アダプティブ多要素認証では、次のような要素が考慮されます。
- デバイス ユーザーは未認証のデバイスを使用してログインしようとしていますか?
- IPアドレス IPアドレスは、ユーザーがリソースにログインするときに通常使用するものと同じですか?
- 場所 ユーザーは、短時間に2か所の異なる場所からアカウントにログインを試みましたか?ログイン場所は通常とは異なる場所ですか?ユーザーは、企業ネットワークではなくパブリック ネットワークからログインしようとしていますか?
- 機密性ユーザーは 機密情報にアクセスしようとしていますか?
- ログイン時間 ログイン時間は、ユーザーの通常のログイン時間と相関関係がありますか?

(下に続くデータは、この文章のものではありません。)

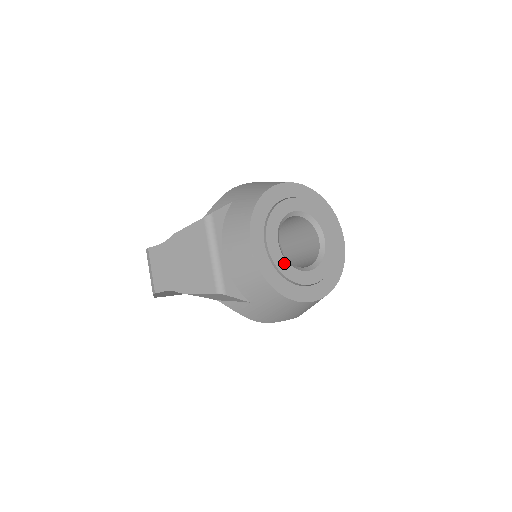
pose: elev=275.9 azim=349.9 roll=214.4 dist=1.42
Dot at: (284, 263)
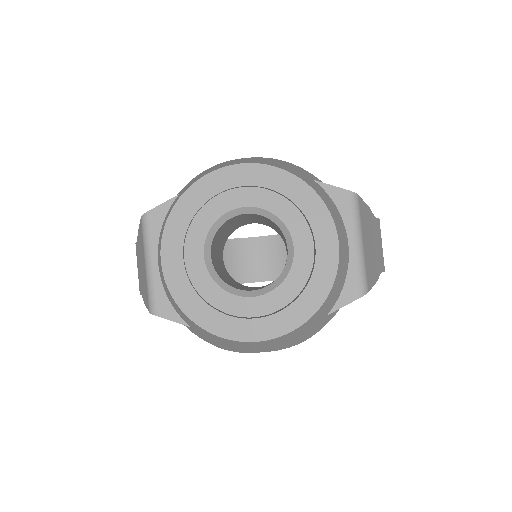
Dot at: (210, 285)
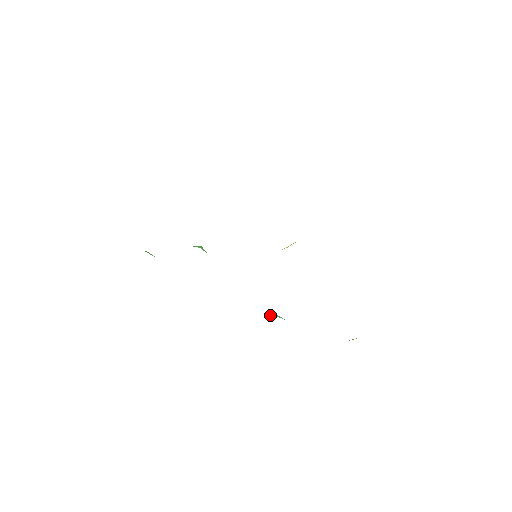
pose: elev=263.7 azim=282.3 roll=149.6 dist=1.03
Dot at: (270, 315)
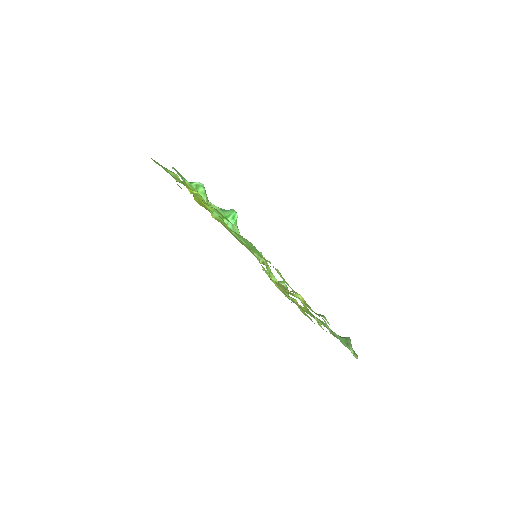
Dot at: occluded
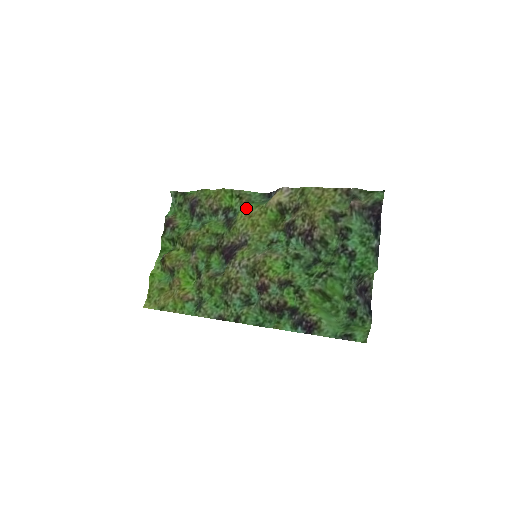
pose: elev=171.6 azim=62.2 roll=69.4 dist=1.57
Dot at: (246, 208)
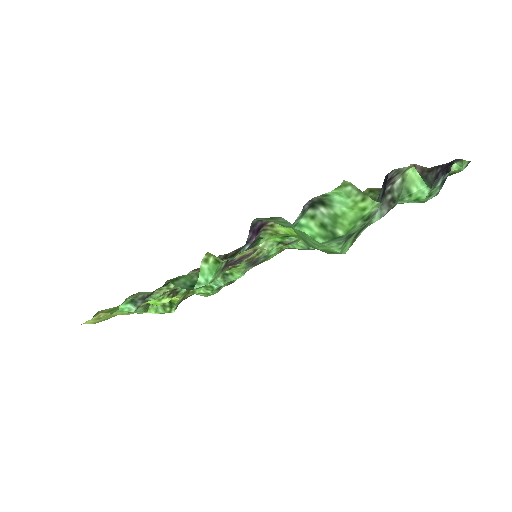
Dot at: occluded
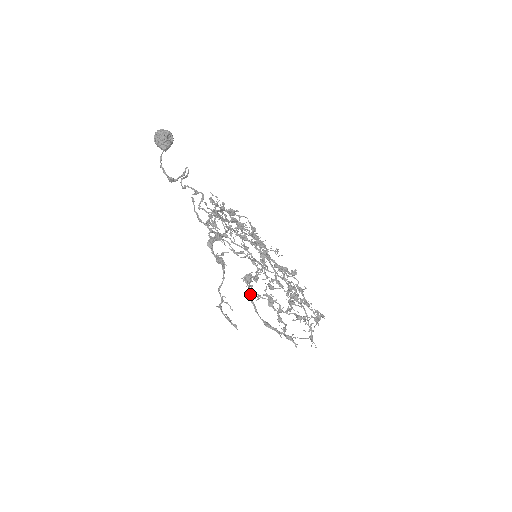
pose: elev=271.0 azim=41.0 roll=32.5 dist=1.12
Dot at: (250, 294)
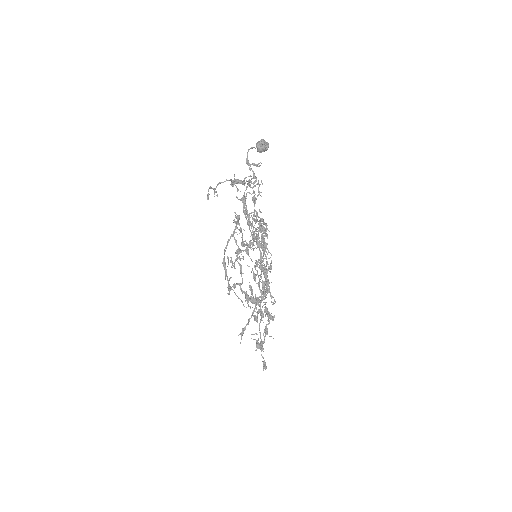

また、AIはログインの状況をリアルタイムで分析し、リスクの高さをスコアとして計算するためにも使われます。このリスクスコアに応じて、そのときに最も適した認証方法を選ぶことができます。
- 低リスクの場合はパスワードのみが必要
- 中リスクの場合は多要素認証が必要
- 高リスクの場合は追加の認証プロセスが必要
たとえば、アダプティブ多要素認証では、夜更けのカフェからのログイン試行はユーザー本人の行動としては異常であるため、不審な可能性が高いと判断できます。アダプティブ多要素認証では、ログイン試行後にワンタイム パスワードの入力を求めるプロンプトが表示され、そのパスワードはユーザーの携帯電話にテキスト メッセージで送信されます。
多要素認証は万全か?メリットと課題は
多要素認証の主なメリットは、セキュリティの強化とサイバー脅威の軽減にあります。具体的な強みとしては、以下の点が挙げられます。
- 脅威の変化に応じ、さまざまなユース ケースに適応
- 防御システムの階層化により、ハードウェア、ソフトウェア、個人IDレベルでセキュリティを強化
- 時間帯や場所ごとにアクセスを制限するセキュリティ ポリシーを適用
- 簡単なセットアップと使用方法で、ユーザーのサポートを獲得
- 管理者にすべてのアクティビティを監視させるのではなく、IT/セキュリティ管理者が不審な動作としてフラグが立てられた動作の対処に集中できるようにする
- インターネットに接続できないユーザーに対し、オフライン アクセス時の認証制御を適用
- パスワードのみを使用する場合よりもセキュリティ侵害を大幅に軽減
多要素認証は広く採用されていますが、もちろん課題もあります。ユーザーとセキュリティ専門家は多くの課題を挙げています。そのほとんどは、大きな労力をかけずに克服できます。
通常、多要素認証が広く採用されない理由は、その導入方法に関係しています。多要素認証が推奨されているものの必須ではない場合、ほとんどのユーザーは最も手間のかからない方法を選ぶため、多要素認証の導入をスキップします。確実に多要素認証を普及させるには、その導入を必須にする必要があります。
多要素認証の導入には、技術的な課題が伴うことがあります。これらの課題は多くの場合、複雑すぎるソリューションや必要な統合機能が不足しているソリューションを組織が選択することで生じます。リソースと要件を評価する時間を事前に確保しておくことで、組織は導入・保守が容易な多要素認証ソリューションを導入できます。
通常、多要素認証にまつわるユーザーの苦労に関する苦情は、画一的なモデルに起因しています。アダプティブ多要素認証を使用することで不要な苦労がなくなり、特定のユーザー シナリオに認証の強化を限定できます。